Join our community of smart investors

Banks: stronger on risk reduction than earnings

The UK's major banks improved on litigation costs and bad loans during the third quarter, but income generation was patchy
Banks: stronger on risk reduction than earnings

Analyst opinion as to which constituents qualify for the 'favourites' and 'outsiders' tags within UK banking must be among the most wide-ranging of all sectors in the UK. This is perhaps unsurprising given the differing paths mainstream banks have taken towards resolving a plethora of legacy issues, even though there is considerable overlap. Updates on the third-quarter progress of the banks inspired a similar level of divergence – consensus on the sector remains elusive.

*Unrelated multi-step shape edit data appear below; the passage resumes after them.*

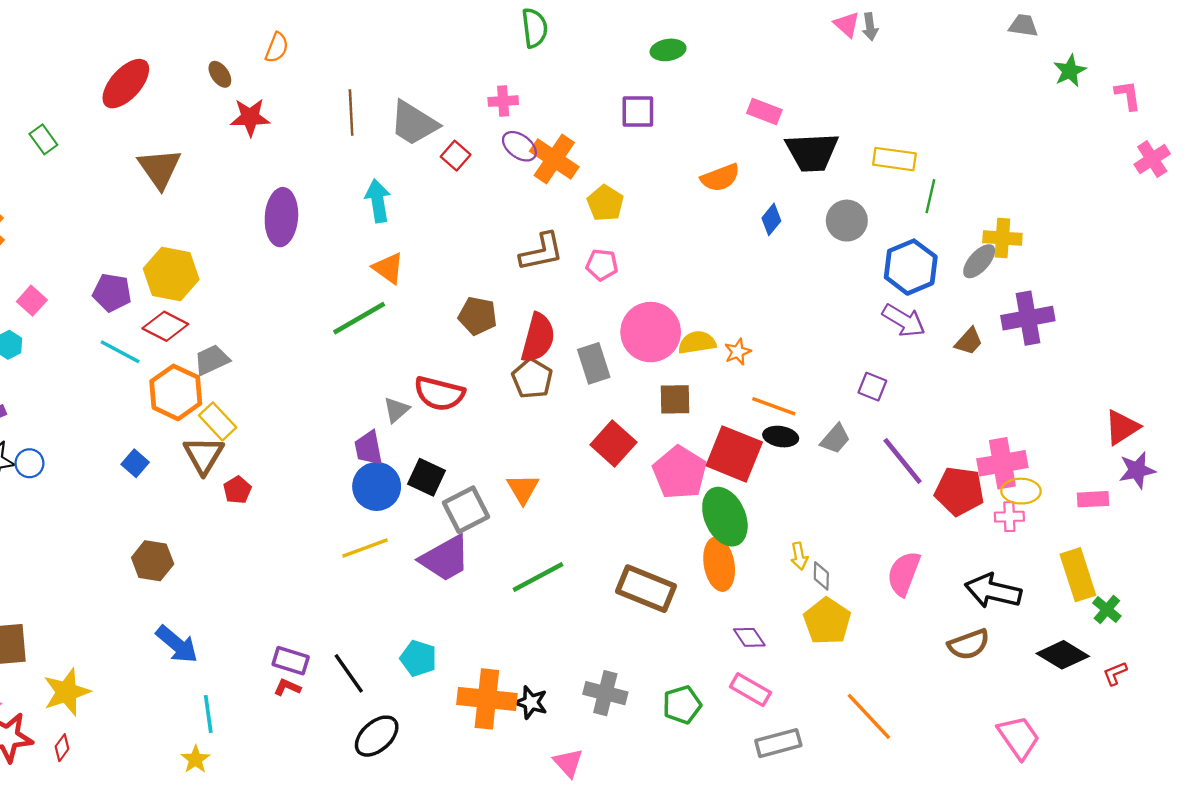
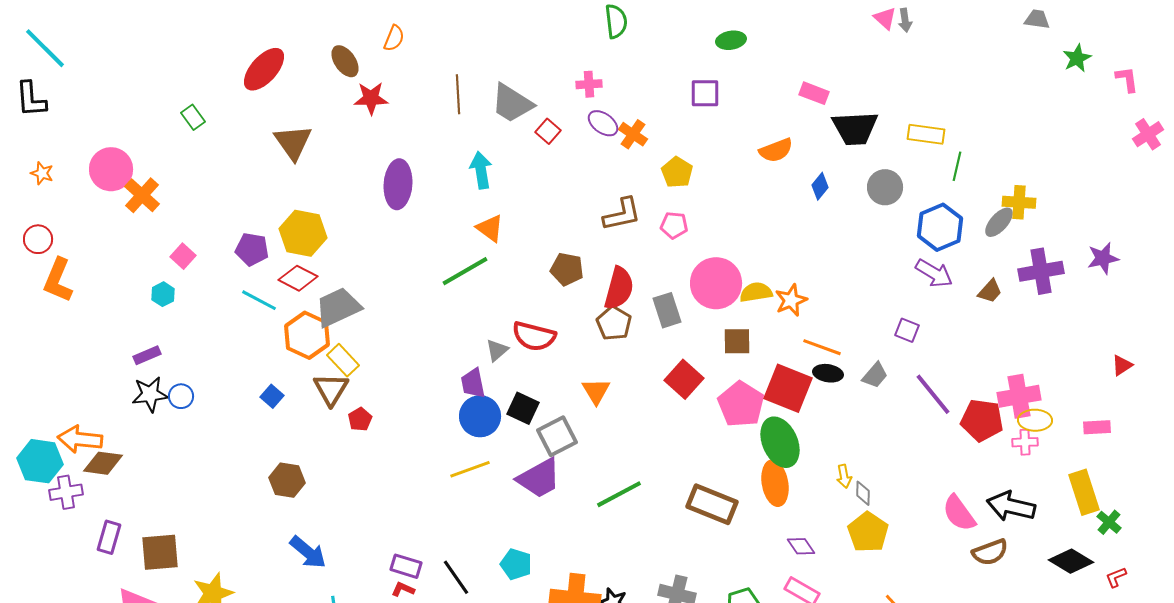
brown ellipse: (220, 74) -> (345, 61), size x1.4
orange cross: (554, 159) -> (633, 134), size x0.7
orange star: (738, 352) -> (791, 300), size x1.4
gray trapezoid: (212, 360) -> (338, 307), size x1.5
red triangle: (1122, 427) -> (1122, 365), size x0.7
purple star: (1137, 470) -> (1103, 258), moved
orange triangle: (523, 489) -> (596, 391), moved
pink semicircle: (904, 574) -> (959, 513), moved, turned -57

There were positives and negatives for all the sector’s major players. However, one common thread was a marked reduction in one-off remedial charges, provisions and litigation costs linked to legacy issues – a perpetual drag on earnings since regulators started turning the screw subsequent to the global financial crisis. Lloyds (LLOY) avoided any further provisions for payment protection insurance (PPI) during the third quarter, compared with the £1bn taken at the same time in 2016. Likewise, Barclays (BARC) saw a hefty year-on-year reduction in these types of costs, while the closure of its non-core operations in July also helped bring down its operating expenses by 9 per cent. Royal Bank of Scotland (RBS) also felt the benefits of reduced conduct, litigation and restructuring costs, which resulted in a consensus-beating decline in operating expenses of more than a quarter. So far this year, the group has cut its operating expenses by £708m, excluding VAT recoveries, against a full-year target of £750m.           

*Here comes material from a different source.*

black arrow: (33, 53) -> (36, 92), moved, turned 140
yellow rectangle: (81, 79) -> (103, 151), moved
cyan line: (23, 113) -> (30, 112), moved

All the banks posted an increase in their common tier one equity ratios – as a proportion of their risk-weighted assets – compared with the same time in 2016. This was predominately achieved by reducing risk-weighted assets, rather than a real uplift in capital generation. Income performance continues to be patchy within the sector.

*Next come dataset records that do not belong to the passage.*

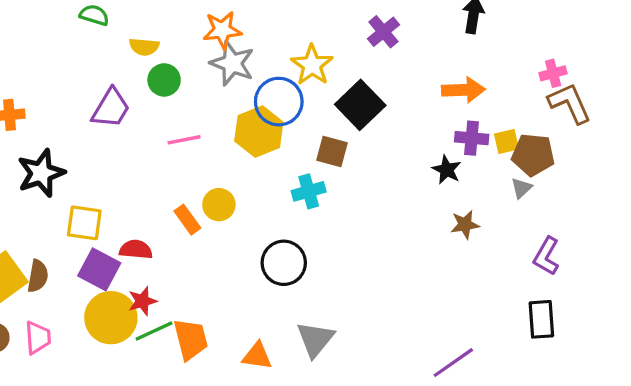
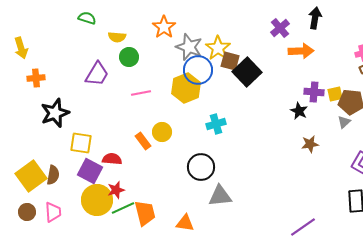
orange star: (222, 30) -> (164, 27), turned -30
purple cross: (383, 32) -> (280, 28), moved
gray star: (232, 63) -> (189, 47), moved
orange arrow: (463, 90) -> (301, 51), moved
brown square: (332, 151) -> (230, 61), moved
gray triangle: (315, 339) -> (220, 196), moved, turned 45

Lloyds continues to rise to the challenge of trading in a low rate environment. Operating as a 'plain vanilla' retail bank may not have the potential to deliver the same returns as an investment banking enterprise, but that didn’t stop it generating another uplift in its net interest margin. This increased to 2.9 per cent during the third quarter, up from 2.69 per cent year on year. That’s partly due to its June acquisition of higher-margin credit card business MBNA from Bank of America. In fact, management upgraded its capital generation expectations for the full year to between 225 and 240 basis points, well up on the range of 170 to 200 basis points initially flagged. Given the Prudential Regulation Authority’s decision to increase its Pillar 2A capital requirements – financial buffers determined by a lender’s idiosyncratic risks – this upgrade bodes well for Lloyds’ ability to maintain its progressive dividend policy.

On the flipside, it could be argued that Barclays’ third-quarter performance provides some vindication for those who argued that its interests would be best served by a shift towards a retail-only banking model. Income from its investment banking operations was reduced by almost a fifth, largely due to a weaker performance from its markets business, which has suffered due to continued low volatility. That meant that even though pre-tax profits were up a third year on year, they missed consensus forecasts by almost a quarter. 

Standard Chartered (STAN) also missed consensus expectations for income despite posting a 4 per cent year-on-year increase. This anaemic growth was enough to send its shares down 6 per cent on the day of the update. The good news was that the loan impairment charges that have restrained profitability during the past two years continued to decline – down 42 per cent year on year.  

For Asia-focused peer HSBC (HSBA), despite generating a rise in revenue of more than a third, a rising cost base outstripped the rate of income growth, resulting in a negative 'jaws ratio'. That’s not to say that its ‘Asia pivot’ didn’t pay off – net operating income was up in the region by 10 per cent year on year to $6.6bn (£5.1bn). The increase in operating expenses was due to higher performance-related pay, pension and severance costs. Crucially for income seekers, its CET1 ratio was 14.6 per cent. That meant the group maintained a healthy buffer to its minimum range of 12 to 13 per cent, vital for the maintenance of its generous dividend policy.